Conventional wisdom says bigger is better, but staying small offers distinct advantages. Small companies pivot quickly, foster stronger team connections, and make decisions without investor scrutiny. You can know every employee personally, creating a "we're all in this together" culture that larger companies lose. Resist endless expansion. Master your core offering before branching out, as expansion costs money and demands marketing effort. Always ask: "Does this have legs?" and "What does twenty years of this brand look like?" While social media works for marketing, think beyond platforms - every hot app eventually becomes old news. Don't obsess over copycats. At Monday, countless business owners have ordered products to recreate them, but worrying wastes energy. If you stay ahead, copying doesn't matter. Some waste thousands on legal battles when that money could fuel growth. This mindset shift - from defensive protection to offensive innovation - separates thriving businesses from struggling ones.

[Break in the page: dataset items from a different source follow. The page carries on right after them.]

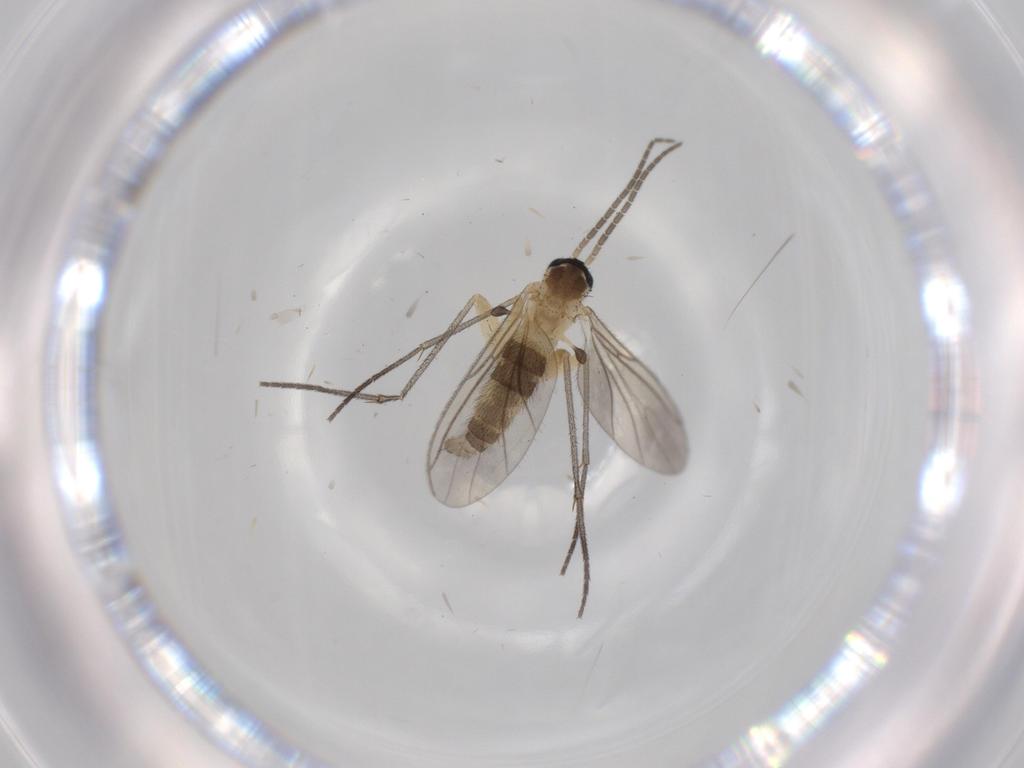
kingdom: Animalia
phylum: Arthropoda
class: Insecta
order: Diptera
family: Sciaridae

Hustle culture's glorification of exhaustion isn't sustainable. After developing long Covid in 2022 while managing three businesses, the lesson became clear: burnout causes energy depletion, heart disease, and insomnia. As a leader, your attitude shapes company culture-showing up positive inspires, while arriving stressed creates chaos. Research confirms 20% of creative breakthroughs occur during spontaneous mind-wandering. The most thrilling part of entrepreneurship is its uncertainty and limitless potential. When tuned into your excessive obsession, you see the world differently-more connected to purpose, spotting opportunities everywhere. Like a river flowing naturally rather than clinging to boulders, your career should feel aligned, not forced. Trust those ideas that scream "This is what I am meant for." Your excessive obsession isn't a flaw-it's your superpower, the fuel carrying you through unglamorous spreadsheets and midnight emails toward building something that matters. The world needs your fully committed, excessively obsessed vision brought to life.